Fake Grimlock, who refuses to join Facebook, started focusing on other blogs’ comment sections when TechCrunch switched to Facebook comments.
“Celebrity” might be a stretch when describing the robot dinosaur’s status. At South by Southwest, I informally polled about 25 startup founders, VCs and others who are deeply involved in the tech scene on whether anyone had heard the name, but failed to get a positive response. What FAKEGRIMLOCK has cultivated, however, is respect from a bunch of very smart people.
He’s written guest blog posts, complete with cartoon illustrations, for The Lean Startup author Eric Ries, Union Square Ventures Principal Fred Wilson and Foundry Group Managing Director Brad Feld.

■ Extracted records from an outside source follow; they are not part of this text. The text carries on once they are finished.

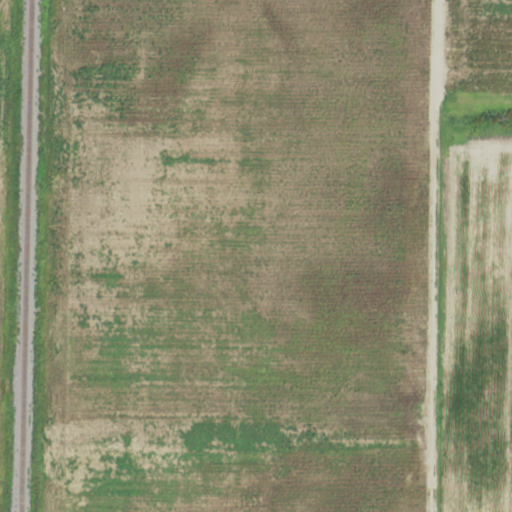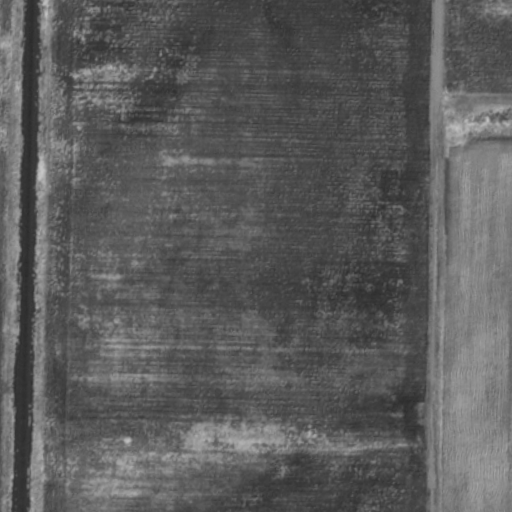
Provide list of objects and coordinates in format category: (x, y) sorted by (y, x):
railway: (27, 256)
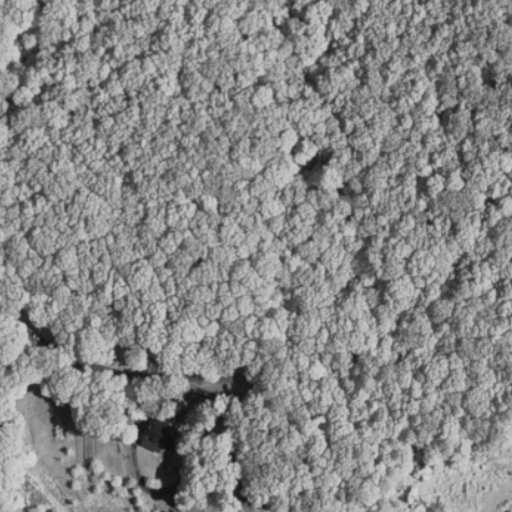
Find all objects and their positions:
road: (470, 237)
road: (214, 368)
road: (200, 430)
building: (164, 436)
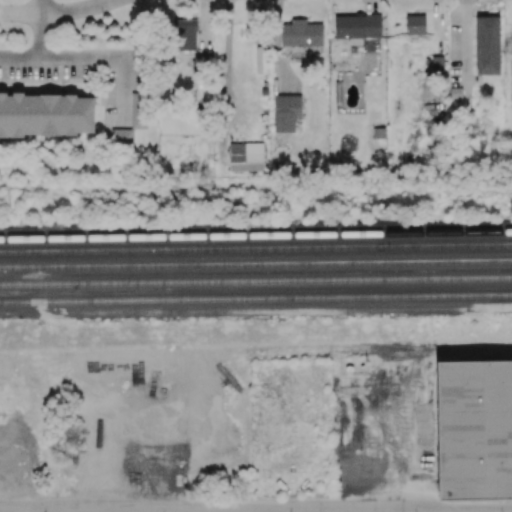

“I’m a huge fan of FAKEGRIMLOCK, occasionally commenting on his comments, but often laughing out loud or smiling with recognition of their brilliance when I saw them,” Feld wrote on his blog.
Despite having a relatively small following (about 7,000 on Twitter), FAKEGRIMLOCK was able to raise more than $22,000 from just 300 backers on Kickstarter who wanted to see his cartoons in print.
An excerpt from FAKEGRIMLOCK’s guest post on Brad Feld’s blog.
As he becomes more well-known in entrepreneurial circles, FAKEGRIMLOCK sees his role as an inspiring one.
“ME BE ON TWITTER NOT FOR ME, FOR EVERYONE,” Fake Grimlock tells me. “FOR HELP EVERYONE BE MORE AWESOME. THAT WHY WRITE BLOGS, WRITE GUEST POSTS, WHY MAKE POSTERS. IT TO INSPIRE PEOPLE TO DO BETTER, TO DO MORE. TO NOT LIMIT SELVES. SELF HAVE NO LIMIT, ONLY LIMIT PUT ON SELF.”
The “be yourself” line is hard to take coming from someone wearing a cardboard robot head, but somehow it also seems sincere.
Who is Fake Grimlock? Even Shelby.TV’s founders, who brought him to SXSW, say they failed to get a real name out of him. It might be that nobody, anywhere, actually knows — and wouldn’t recognize the name if they did. That, as far as I can tell, is his point.